"""

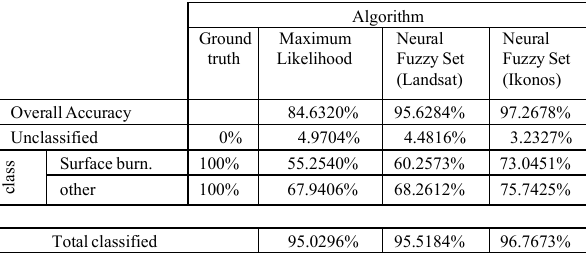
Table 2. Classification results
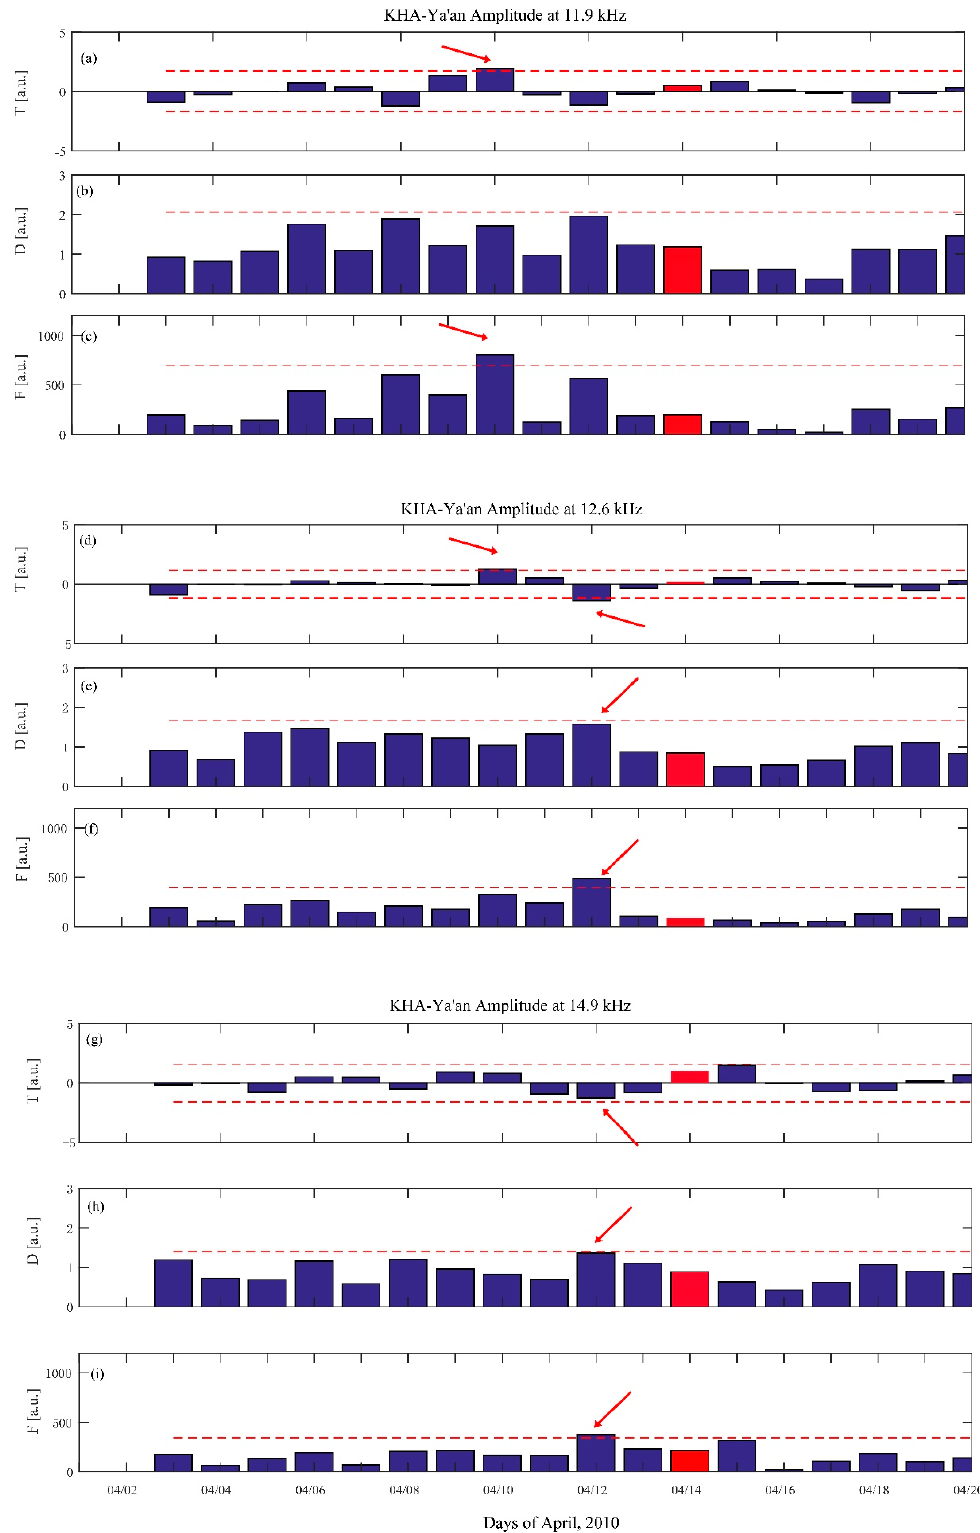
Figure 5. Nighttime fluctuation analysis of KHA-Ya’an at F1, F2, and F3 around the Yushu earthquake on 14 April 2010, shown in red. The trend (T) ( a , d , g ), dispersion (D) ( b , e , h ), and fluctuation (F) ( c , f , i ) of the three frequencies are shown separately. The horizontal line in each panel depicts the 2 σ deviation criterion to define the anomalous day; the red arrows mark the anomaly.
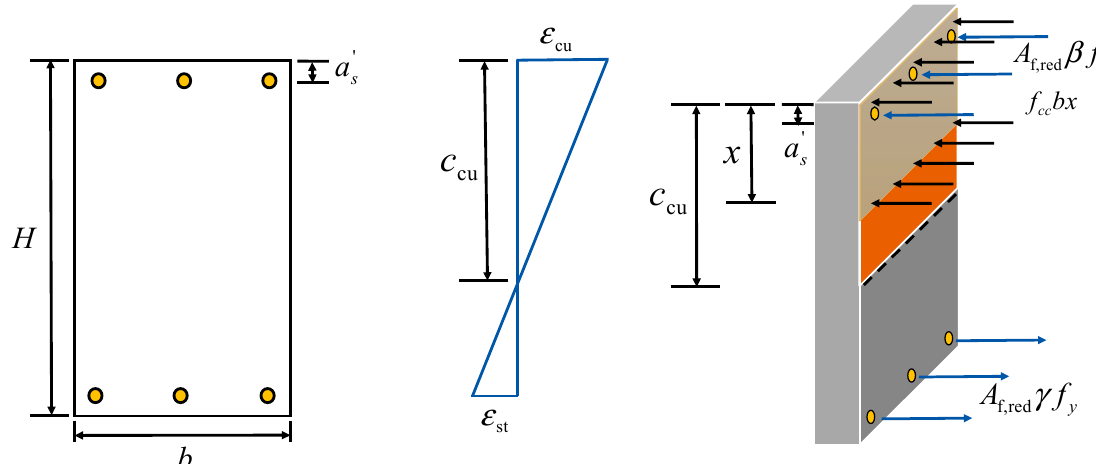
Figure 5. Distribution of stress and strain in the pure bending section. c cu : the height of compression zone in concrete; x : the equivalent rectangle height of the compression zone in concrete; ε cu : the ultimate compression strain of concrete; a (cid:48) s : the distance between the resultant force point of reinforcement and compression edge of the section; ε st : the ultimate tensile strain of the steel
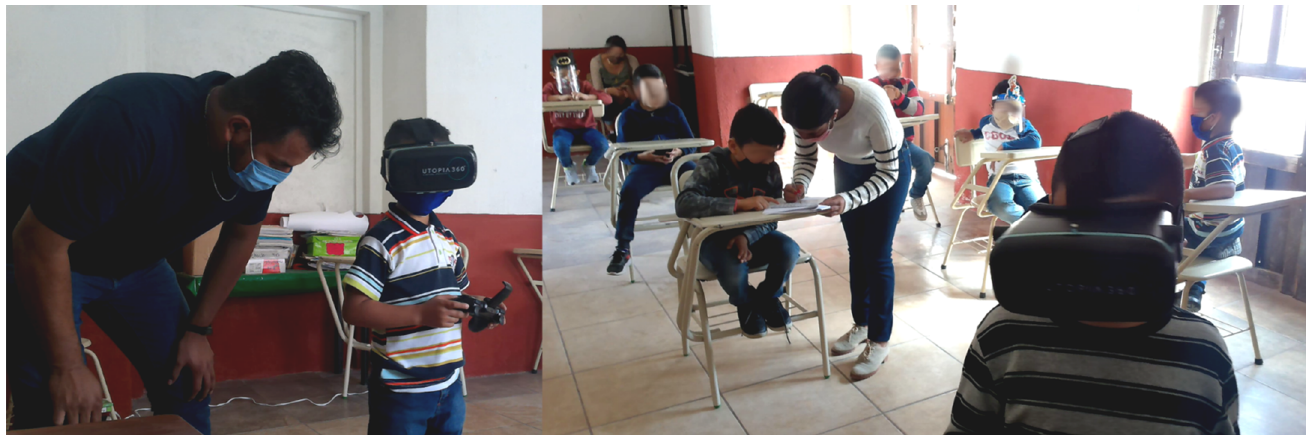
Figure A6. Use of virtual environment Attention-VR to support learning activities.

"""

Task goal
Each of the lines above should be transcribed exactly; no image is to be copied.

Written answer
Table 2. Classification results
Figure 5. Nighttime fluctuation analysis of KHA-Ya’an at F1, F2, and F3 around the Yushu earthquake on 14 April 2010, shown in red. The trend (T) ( a , d , g ), dispersion (D) ( b , e , h ), and fluctuation (F) ( c , f , i ) of the three frequencies are shown separately. The horizontal line in each panel depicts the 2 σ deviation criterion to define the anomalous day; the red arrows mark the anomaly.
Figure 5. Distribution of stress and strain in the pure bending section. c cu : the height of compression zone in concrete; x : the equivalent rectangle height of the compression zone in concrete; ε cu : the ultimate compression strain of concrete; a (cid:48) s : the distance between the resultant force point of reinforcement and compression edge of the section; ε st : the ultimate tensile strain of the steel
Figure A6. Use of virtual environment Attention-VR to support learning activities.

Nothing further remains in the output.